In this study, we found that there was a significant difference in the average length of hospital stay between the early surgery group and the late surgery group. However, there were no obvious differences in other complications apart from respiratory complications, which may be due to the long hospital stay. Besides, there was no significant difference in the mortalities during hospitalization, at the 3th, 6th and 12th month after surgery. Therefore, we believe that the postoperative mortality has no significant association with the timing of surgery.

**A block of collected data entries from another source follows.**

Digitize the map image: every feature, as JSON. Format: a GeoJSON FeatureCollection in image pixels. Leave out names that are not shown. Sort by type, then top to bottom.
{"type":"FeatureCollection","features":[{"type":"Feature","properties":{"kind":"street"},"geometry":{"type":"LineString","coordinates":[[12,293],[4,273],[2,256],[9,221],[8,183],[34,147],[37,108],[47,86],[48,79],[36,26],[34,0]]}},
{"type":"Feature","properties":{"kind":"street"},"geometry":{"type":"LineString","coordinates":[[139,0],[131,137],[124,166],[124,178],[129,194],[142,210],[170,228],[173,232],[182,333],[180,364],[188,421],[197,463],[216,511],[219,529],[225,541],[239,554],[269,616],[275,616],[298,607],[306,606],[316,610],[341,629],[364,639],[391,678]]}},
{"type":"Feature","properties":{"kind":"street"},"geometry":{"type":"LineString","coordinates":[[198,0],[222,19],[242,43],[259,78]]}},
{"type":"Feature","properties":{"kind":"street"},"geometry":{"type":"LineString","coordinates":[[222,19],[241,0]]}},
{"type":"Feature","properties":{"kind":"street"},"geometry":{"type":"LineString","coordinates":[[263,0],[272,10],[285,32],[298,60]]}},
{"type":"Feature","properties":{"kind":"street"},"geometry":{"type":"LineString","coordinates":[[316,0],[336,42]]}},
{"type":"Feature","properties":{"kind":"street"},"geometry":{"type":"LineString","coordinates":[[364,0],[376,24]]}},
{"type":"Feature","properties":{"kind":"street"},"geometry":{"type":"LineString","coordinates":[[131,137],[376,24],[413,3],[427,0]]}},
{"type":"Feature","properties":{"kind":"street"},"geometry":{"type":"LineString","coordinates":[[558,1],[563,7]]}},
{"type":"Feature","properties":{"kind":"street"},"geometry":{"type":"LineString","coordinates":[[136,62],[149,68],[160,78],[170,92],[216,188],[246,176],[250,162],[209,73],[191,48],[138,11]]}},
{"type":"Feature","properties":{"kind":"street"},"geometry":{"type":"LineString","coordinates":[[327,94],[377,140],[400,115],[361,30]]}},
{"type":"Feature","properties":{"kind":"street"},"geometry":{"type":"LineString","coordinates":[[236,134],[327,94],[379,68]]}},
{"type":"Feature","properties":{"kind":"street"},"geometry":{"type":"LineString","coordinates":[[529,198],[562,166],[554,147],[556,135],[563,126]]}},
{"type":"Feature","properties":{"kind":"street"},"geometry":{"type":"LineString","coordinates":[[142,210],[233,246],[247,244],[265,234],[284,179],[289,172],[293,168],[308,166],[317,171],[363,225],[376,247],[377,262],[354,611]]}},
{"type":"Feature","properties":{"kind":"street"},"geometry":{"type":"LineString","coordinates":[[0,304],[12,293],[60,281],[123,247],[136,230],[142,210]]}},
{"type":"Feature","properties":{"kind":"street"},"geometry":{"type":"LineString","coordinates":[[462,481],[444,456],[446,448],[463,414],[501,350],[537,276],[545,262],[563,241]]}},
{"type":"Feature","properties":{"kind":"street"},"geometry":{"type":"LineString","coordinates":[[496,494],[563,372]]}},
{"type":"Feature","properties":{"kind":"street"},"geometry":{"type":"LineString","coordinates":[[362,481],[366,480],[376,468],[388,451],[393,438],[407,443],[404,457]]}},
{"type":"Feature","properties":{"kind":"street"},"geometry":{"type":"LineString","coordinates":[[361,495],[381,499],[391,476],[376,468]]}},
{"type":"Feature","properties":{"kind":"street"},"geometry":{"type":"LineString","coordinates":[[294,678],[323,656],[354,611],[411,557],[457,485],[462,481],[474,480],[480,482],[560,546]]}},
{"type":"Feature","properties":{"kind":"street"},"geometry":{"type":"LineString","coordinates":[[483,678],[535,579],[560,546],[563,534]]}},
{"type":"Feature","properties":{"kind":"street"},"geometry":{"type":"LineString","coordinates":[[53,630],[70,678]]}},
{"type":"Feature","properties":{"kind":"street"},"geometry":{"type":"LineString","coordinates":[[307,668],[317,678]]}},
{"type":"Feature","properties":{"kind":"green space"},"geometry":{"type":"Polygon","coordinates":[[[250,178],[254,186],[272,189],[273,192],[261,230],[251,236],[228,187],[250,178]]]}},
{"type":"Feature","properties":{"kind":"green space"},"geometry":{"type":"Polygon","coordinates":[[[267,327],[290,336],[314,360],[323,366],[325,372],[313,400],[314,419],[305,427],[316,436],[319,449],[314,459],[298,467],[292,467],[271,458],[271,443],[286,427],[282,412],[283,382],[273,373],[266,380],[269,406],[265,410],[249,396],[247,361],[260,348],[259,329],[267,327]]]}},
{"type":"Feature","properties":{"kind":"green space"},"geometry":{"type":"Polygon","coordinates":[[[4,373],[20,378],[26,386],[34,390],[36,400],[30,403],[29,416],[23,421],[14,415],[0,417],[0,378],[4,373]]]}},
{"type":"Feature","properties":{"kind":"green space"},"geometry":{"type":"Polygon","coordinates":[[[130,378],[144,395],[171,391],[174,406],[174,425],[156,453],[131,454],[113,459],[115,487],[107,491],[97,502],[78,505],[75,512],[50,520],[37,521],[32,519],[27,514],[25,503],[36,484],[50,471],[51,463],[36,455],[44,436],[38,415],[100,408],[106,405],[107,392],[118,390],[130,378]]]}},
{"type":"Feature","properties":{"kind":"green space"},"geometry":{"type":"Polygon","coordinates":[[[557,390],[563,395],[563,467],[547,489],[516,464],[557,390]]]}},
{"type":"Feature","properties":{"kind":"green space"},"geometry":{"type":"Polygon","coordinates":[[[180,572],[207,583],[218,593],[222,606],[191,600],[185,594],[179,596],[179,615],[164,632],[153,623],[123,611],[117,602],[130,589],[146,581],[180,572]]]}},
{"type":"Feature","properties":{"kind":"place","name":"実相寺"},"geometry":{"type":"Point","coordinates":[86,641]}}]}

Inefficient functions of affected extremity and ability of daily living may increase the decay of the functions of major visceral organs and induce serious complications. Thus, function recovery of patients seems to be particularly important after the surgery for femoral neck fracture. Before surgery, the comparisons of Harris hip score and ADL score between two groups showed no differences. At the 3th and 6th month after surgery, the improvement of the early group is larger than the late group. However, at the 12th month, there was no significant difference between the two groups. We considered that, less length of hospital stay and taking functional training sooner than the late one, the early surgery group had an earlier recovery of muscular dystrophy, however, the distinction gradually decreased with the process of recovery training. As a result, the two groups had similar recovery at the 12th month.
In conclusion, early surgery on patients with femoral neck fracture improves the early curative effect including taking functional training sooner and shortening the length of hospital stay compared with the late surgery. However, there are some limitations in this research. Frist of all, few of participants were included in this research; second, the follow-up time is short, so we need to continue to follow the information of patients.
The authors declare that no conflicts of interest exist.